I do not consider myself a master teacher. But I feel like I have brought myself closer to that goal this year than in my previous 5 years combined. And collaboration has been the key. My advice to all teachers who care to listen:

Get on Twitter and find some like minded people there.

Here’s just a few examples of how my Twitterings have helped me and my students this year (there are like a bajillion of these too!).

Example 1:


I follow Danny (college physics) and he posed the question “What is a model?”. You can see my reply and explanation there in the pic. What’s awesome is that this collaboration went from the classroom to twitter, then back again. Literally the next day in class, I used the analogy of a model being like a tool. We were in a circle holding up our whiteboards to show what we had learned from a lab. I told students to think about digging a hole. What would they do first? (Get a shovel) Then I said “the board you are holding is your shovel!”. Some of them were holding spoons we decided, and since it’s pretty hard to dig a hole with a spoon, we better figure out how to make those boards better.

Example 2:



Then this:


Example 3:

I think it is very important that HS teachers begin talking more with college professors so that we can figure out where there may be gaps in kids’ knowledge between our classrooms. And so we can share ideas on best practices in teaching and learning. Guess where we all are?


Example 4:

The best idea in collaboration since the mathtwitterblogosphere: the CCSSM Draft! Last night, a small group of teachers decided to NFL-style draft their two favorite common core standards from grade 8, along with one math practice standard, and then create a lesson with them. Here’s the story of how the whole thing shaped up over the course of a few hours on a Friday night (it’s a little long, but give it a chance!).

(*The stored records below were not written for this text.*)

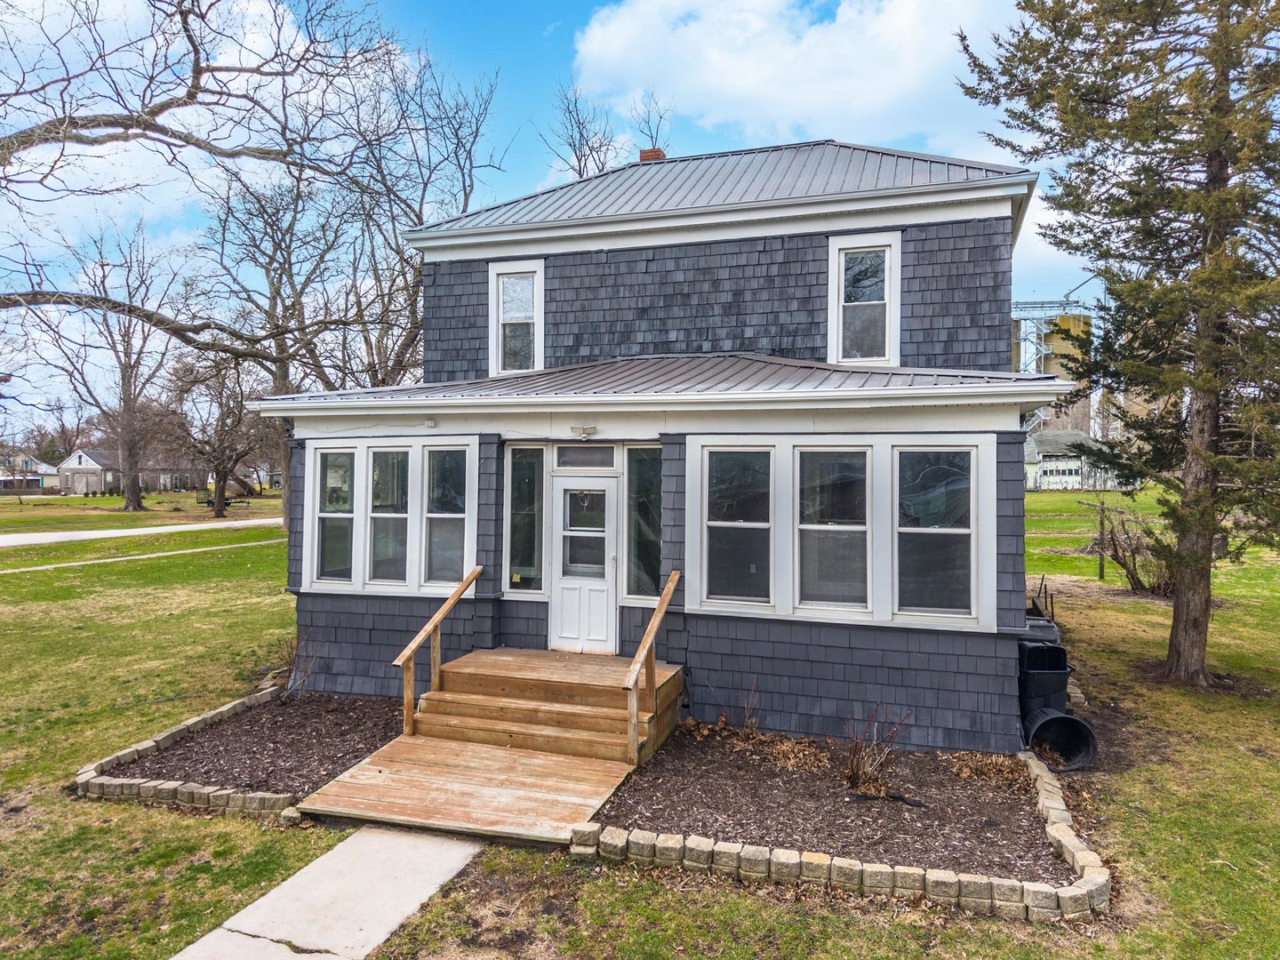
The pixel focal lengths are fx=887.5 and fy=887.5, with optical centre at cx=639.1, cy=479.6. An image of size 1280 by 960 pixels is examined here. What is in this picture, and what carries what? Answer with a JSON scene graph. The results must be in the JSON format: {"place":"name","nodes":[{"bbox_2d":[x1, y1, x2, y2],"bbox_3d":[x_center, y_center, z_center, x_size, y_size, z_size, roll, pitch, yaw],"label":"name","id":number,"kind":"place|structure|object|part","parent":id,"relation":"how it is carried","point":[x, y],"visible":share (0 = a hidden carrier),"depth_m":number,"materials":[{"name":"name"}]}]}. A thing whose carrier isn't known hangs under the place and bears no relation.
{"place":"outdoors","nodes":[
{"label":"outdoors","id":0,"kind":"place"},
{"bbox_2d":[0,454,59,492],"label":"distant house","id":1,"kind":"structure","parent":0,"point":[49,468],"materials":[{"name":"white"}]},
{"bbox_2d":[56,447,193,495],"label":"distant house","id":2,"kind":"structure","parent":0,"point":[83,455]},
{"bbox_2d":[0,517,283,547],"label":"road","id":3,"kind":"structure","parent":0,"point":[88,536],"materials":[{"name":"grey concrete"}]},
{"bbox_2d":[0,537,285,575],"label":"footpath","id":4,"kind":"structure","parent":0,"point":[9,571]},
{"bbox_2d":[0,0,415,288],"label":"cloud","id":5,"kind":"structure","parent":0,"point":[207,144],"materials":[{"name":"white"}]},
{"bbox_2d":[173,824,484,959],"label":"concrete walkway","id":6,"kind":"structure","parent":0,"point":[192,948],"materials":[{"name":"grey concrete"}]},
{"bbox_2d":[0,0,1107,429],"label":"sky","id":7,"kind":"structure","parent":0,"point":[563,6],"materials":[{"name":"blue"}]},
{"bbox_2d":[0,485,1279,959],"label":"lawn","id":8,"kind":"structure","parent":0,"point":[117,808],"materials":[{"name":"green plant"}]},
{"bbox_2d":[30,222,189,509],"label":"bare tree","id":9,"kind":"object","parent":8,"relation":"on","point":[128,402],"visible":0.99,"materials":[{"name":"brown plant"}]},
{"bbox_2d":[71,682,301,818],"bbox_3d":[-3.478,2.488,7.776,2.353,0.283,2.634,0,0,19],"label":"stone edging","id":10,"kind":"object","parent":8,"relation":"on","point":[83,778],"visible":0.64,"depth_m":7.07,"materials":[{"name":"stone"}]},
{"bbox_2d":[166,346,270,516],"label":"bare tree","id":11,"kind":"object","parent":8,"relation":"on","point":[220,439],"visible":0.92,"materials":[{"name":"brown plant"}]},
{"bbox_2d":[194,488,252,511],"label":"utility trailer","id":12,"kind":"object","parent":8,"relation":"on","point":[208,501],"visible":0.64,"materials":[{"name":"black metal"}]},
{"bbox_2d":[97,689,406,807],"bbox_3d":[-3.319,2.481,8.383,3.016,0.152,3.008,0,0,19],"label":"mulch bed","id":13,"kind":"object","parent":8,"relation":"on","point":[205,772],"visible":0.66,"depth_m":8.16,"materials":[{"name":"brown wood"}]},
{"bbox_2d":[272,631,321,701],"bbox_3d":[-3.858,2.081,9.848,0.736,0.870,0.761,0,0,-40],"label":"shrub","id":14,"kind":"object","parent":13,"relation":"in","point":[295,673],"visible":0.88,"depth_m":9.83,"materials":[{"name":"plant"}]},
{"bbox_2d":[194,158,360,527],"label":"bare tree","id":15,"kind":"object","parent":8,"relation":"on","point":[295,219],"visible":0.88,"depth_m":35.21,"materials":[{"name":"brown plant"}]},
{"bbox_2d":[295,734,635,849],"bbox_3d":[-1.290,2.508,7.177,2.292,0.231,1.906,0,0,19],"label":"wooden ramp","id":16,"kind":"structure","parent":8,"relation":"on","point":[468,748],"depth_m":6.99,"materials":[{"name":"brown wood"}]},
{"bbox_2d":[406,647,682,767],"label":"wooden steps","id":17,"kind":"structure","parent":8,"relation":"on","point":[478,654],"depth_m":8.47,"materials":[{"name":"brown wood"}]},
{"bbox_2d":[392,566,483,738],"bbox_3d":[-1.997,1.669,8.770,0.143,1.612,1.669,0,0,19],"label":"handrail","id":18,"kind":"object","parent":17,"relation":"attached to","point":[436,622],"visible":0.99,"depth_m":8.59,"materials":[{"name":"brown wood"}]},
{"bbox_2d":[622,570,680,768],"bbox_3d":[0.091,1.621,7.890,0.131,1.571,1.660,0,0,19],"label":"handrail","id":19,"kind":"object","parent":17,"relation":"on","point":[652,630],"visible":1,"depth_m":7.83,"materials":[{"name":"brown wood"}]},
{"bbox_2d":[592,725,1077,887],"bbox_3d":[1.417,2.453,7.004,3.709,0.082,2.946,0,0,19],"label":"mulch bed","id":20,"kind":"object","parent":8,"relation":"on","point":[790,778],"visible":0.74,"depth_m":6.64,"materials":[{"name":"brown wood"}]},
{"bbox_2d":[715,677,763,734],"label":"shrub","id":21,"kind":"object","parent":20,"relation":"in","point":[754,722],"visible":0.95,"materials":[{"name":"plant"}]},
{"bbox_2d":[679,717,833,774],"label":"dry leaves","id":22,"kind":"object","parent":20,"relation":"on","point":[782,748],"visible":0.82,"depth_m":7.99,"materials":[{"name":"brown plant"}]},
{"bbox_2d":[842,706,911,795],"bbox_3d":[1.840,2.184,7.146,0.692,0.724,0.672,0,0,-32],"label":"shrub","id":23,"kind":"object","parent":20,"relation":"in","point":[860,770],"visible":0.97,"depth_m":7.12,"materials":[{"name":"plant"}]},
{"bbox_2d":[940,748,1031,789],"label":"dry leaves","id":24,"kind":"object","parent":20,"relation":"on","point":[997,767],"visible":0.79,"depth_m":7.53,"materials":[{"name":"brown plant"}]},
{"bbox_2d":[574,738,1112,924],"bbox_3d":[1.384,2.453,6.116,3.402,0.301,2.577,0,0,19],"label":"stone edging","id":25,"kind":"object","parent":8,"relation":"on","point":[857,864],"visible":0.71,"depth_m":5.45,"materials":[{"name":"stone"}]},
{"bbox_2d":[1022,610,1061,643],"bbox_3d":[4.198,1.932,9.694,0.651,0.929,0.686,0,0,19],"label":"trash bin","id":26,"kind":"object","parent":8,"relation":"on","point":[1040,620],"visible":0.1,"depth_m":9.45,"materials":[{"name":"grey plastic"}]},
{"bbox_2d":[1016,618,1069,723],"bbox_3d":[4.035,2.057,9.129,0.642,0.959,0.660,0,0,-5],"label":"trash bin","id":27,"kind":"object","parent":8,"relation":"on","point":[1061,662],"visible":0.42,"depth_m":8.86,"materials":[{"name":"black plastic"}]},
{"bbox_2d":[1024,708,1098,771],"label":"trash bin","id":28,"kind":"object","parent":8,"relation":"on","point":[1053,719],"visible":0.84,"depth_m":8.09,"materials":[{"name":"black plastic"}]},
{"bbox_2d":[1096,500,1107,582],"bbox_3d":[10.533,1.504,20.203,0.132,1.944,0.117,0,0,19],"label":"wooden post","id":29,"kind":"object","parent":8,"relation":"on","point":[1100,568],"visible":0.97,"depth_m":20.17,"materials":[{"name":"brown wood"}]},
{"bbox_2d":[957,0,1279,687],"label":"evergreen tree","id":30,"kind":"object","parent":8,"relation":"on","point":[1225,76],"visible":0.99,"depth_m":10.10,"materials":[{"name":"green plant"}]},
{"label":"trunk","id":31,"kind":"part","parent":30,"relation":"part of","materials":[{"name":"brown wood"}]},
{"bbox_2d":[1088,504,1174,594],"bbox_3d":[10.049,1.421,17.691,2.211,1.914,2.213,0,0,19],"label":"shrub","id":32,"kind":"object","parent":8,"relation":"on","point":[1132,576],"visible":0.7,"depth_m":17.67,"materials":[{"name":"brown plant"}]},
{"bbox_2d":[249,140,1063,751],"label":"house","id":33,"kind":"structure","parent":0,"point":[687,617],"depth_m":9.33,"materials":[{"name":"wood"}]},
{"bbox_2d":[310,447,358,583],"bbox_3d":[-3.391,0.396,9.918,0.567,1.709,0.257,0,0,19],"label":"window","id":34,"kind":"structure","parent":33,"relation":"in","point":[332,515],"depth_m":9.97,"materials":[{"name":"clear glass"}]},
{"bbox_2d":[366,446,411,584],"bbox_3d":[-2.711,0.392,9.702,0.586,1.699,0.251,0,0,19],"label":"window","id":35,"kind":"structure","parent":33,"relation":"in","point":[393,515],"depth_m":9.76,"materials":[{"name":"clear glass"}]},
{"bbox_2d":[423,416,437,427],"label":"junction box","id":36,"kind":"object","parent":33,"relation":"attached to","point":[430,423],"visible":0.96,"depth_m":9.67,"materials":[{"name":"white plastic"}]},
{"bbox_2d":[421,444,469,588],"bbox_3d":[-2.054,0.389,9.529,0.600,1.747,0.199,0,0,19],"label":"window","id":37,"kind":"structure","parent":33,"relation":"in","point":[446,547],"depth_m":9.60,"materials":[{"name":"clear glass"}]},
{"bbox_2d":[488,258,543,373],"bbox_3d":[-1.542,-2.064,11.442,0.791,1.654,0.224,0,0,19],"label":"upper window","id":38,"kind":"structure","parent":33,"relation":"in","point":[494,278],"depth_m":11.47,"materials":[{"name":"white"}]},
{"bbox_2d":[503,446,546,594],"bbox_3d":[-1.239,0.429,9.705,0.513,1.829,0.123,0,0,19],"label":"sidelight window","id":39,"kind":"structure","parent":33,"relation":"in","point":[517,536],"depth_m":9.71,"materials":[{"name":"clear glass"}]},
{"bbox_2d":[549,476,617,654],"bbox_3d":[-0.603,1.065,9.636,0.921,1.992,0.196,0,0,19],"label":"front door","id":40,"kind":"structure","parent":33,"relation":"in","point":[563,596],"depth_m":9.57,"materials":[{"name":"white paint"}]},
{"label":"door window","id":41,"kind":"part","parent":40,"relation":"part of","materials":[{"name":"clear glass"}]},
{"bbox_2d":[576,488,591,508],"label":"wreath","id":42,"kind":"object","parent":40,"relation":"hanging from","point":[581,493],"visible":0.97,"depth_m":9.54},
{"bbox_2d":[569,424,597,439],"bbox_3d":[-0.612,-0.511,9.639,0.293,0.156,0.213,0,0,19],"label":"floodlight","id":43,"kind":"object","parent":33,"relation":"attached to","point":[573,428],"visible":0.96,"depth_m":9.60,"materials":[{"name":"white plastic"}]},
{"bbox_2d":[552,443,617,470],"bbox_3d":[-0.565,-0.234,9.468,0.761,0.293,0.082,0,0,19],"label":"transom window","id":44,"kind":"structure","parent":33,"relation":"in","point":[563,450],"depth_m":9.45,"materials":[{"name":"glass"}]},
{"bbox_2d":[623,445,662,602],"bbox_3d":[0.077,0.459,9.258,0.500,1.824,0.143,0,0,19],"label":"window","id":45,"kind":"structure","parent":33,"relation":"in","point":[650,571],"depth_m":9.28,"materials":[{"name":"glass"}]},
{"bbox_2d":[638,147,665,161],"bbox_3d":[0.195,-5.250,15.481,0.442,0.976,0.396,0,0,19],"label":"chimney","id":46,"kind":"object","parent":33,"relation":"on","point":[658,151],"visible":0.27,"depth_m":15.35,"materials":[{"name":"red brick"}]},
{"bbox_2d":[703,446,774,607],"bbox_3d":[0.981,0.445,8.650,0.722,1.740,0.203,0,0,19],"label":"window","id":47,"kind":"structure","parent":33,"relation":"in","point":[732,568],"depth_m":8.69,"materials":[{"name":"clear glass"}]},
{"bbox_2d":[796,446,871,612],"bbox_3d":[1.814,0.456,8.334,0.736,1.706,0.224,0,0,19],"label":"window","id":48,"kind":"structure","parent":33,"relation":"in","point":[825,549],"depth_m":8.37,"materials":[{"name":"clear glass"}]},
{"bbox_2d":[826,231,900,365],"bbox_3d":[2.646,-2.072,10.491,0.790,1.721,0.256,0,0,19],"label":"window","id":49,"kind":"structure","parent":33,"relation":"in","point":[833,326],"depth_m":10.52,"materials":[{"name":"white"}]},
{"bbox_2d":[896,442,978,621],"bbox_3d":[2.691,0.454,8.099,0.758,1.771,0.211,0,0,19],"label":"window","id":50,"kind":"structure","parent":33,"relation":"in","point":[933,536],"depth_m":8.12,"materials":[{"name":"clear glass"}]},
{"bbox_2d":[564,0,1030,159],"label":"cloud","id":51,"kind":"structure","parent":0,"point":[732,82],"materials":[{"name":"white"}]},
{"bbox_2d":[1008,300,1095,381],"label":"silo","id":52,"kind":"structure","parent":0,"point":[1079,324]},
{"bbox_2d":[1023,429,1124,490],"label":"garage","id":53,"kind":"structure","parent":0,"point":[1045,466],"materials":[{"name":"white"}]},
{"bbox_2d":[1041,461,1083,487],"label":"garage door","id":54,"kind":"structure","parent":53,"relation":"in","point":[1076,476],"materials":[{"name":"white"}]},
{"label":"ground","id":55,"kind":"structure","parent":0},
{"bbox_2d":[0,0,401,349],"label":"bare tree","id":56,"kind":"object","parent":55,"relation":"on","point":[192,95],"visible":0.99,"depth_m":13.81,"materials":[{"name":"plant"}]},
{"bbox_2d":[305,51,501,390],"bbox_3d":[-8.311,-6.144,30.343,8.630,16.006,8.467,1,0,45],"label":"bare tree","id":57,"kind":"object","parent":55,"relation":"on","point":[465,192],"visible":0.73,"depth_m":29.61,"materials":[{"name":"plant"}]},
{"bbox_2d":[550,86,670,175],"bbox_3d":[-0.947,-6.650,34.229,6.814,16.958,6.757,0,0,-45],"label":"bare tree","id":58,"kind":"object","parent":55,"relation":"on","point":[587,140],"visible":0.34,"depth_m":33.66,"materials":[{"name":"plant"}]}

What I especially love about this is that it feels like our version of Genius Hour (a sort of free for all learning time). I would love, love, love for my students to have Genius Hour in my class next year and so the chance to model what it looks like and what you can get out of it is awesome! Bonus: the link I provided up there for Genius Hour also shows how powerful Twitter can be as a collaboration tool.

Man, do I feel like the major underdog on that list for the CCSS Draft! I better bring my A game. 😉 And that’s the point, right? Give kids some time to work on something they care about, and they’ll bring their A game too.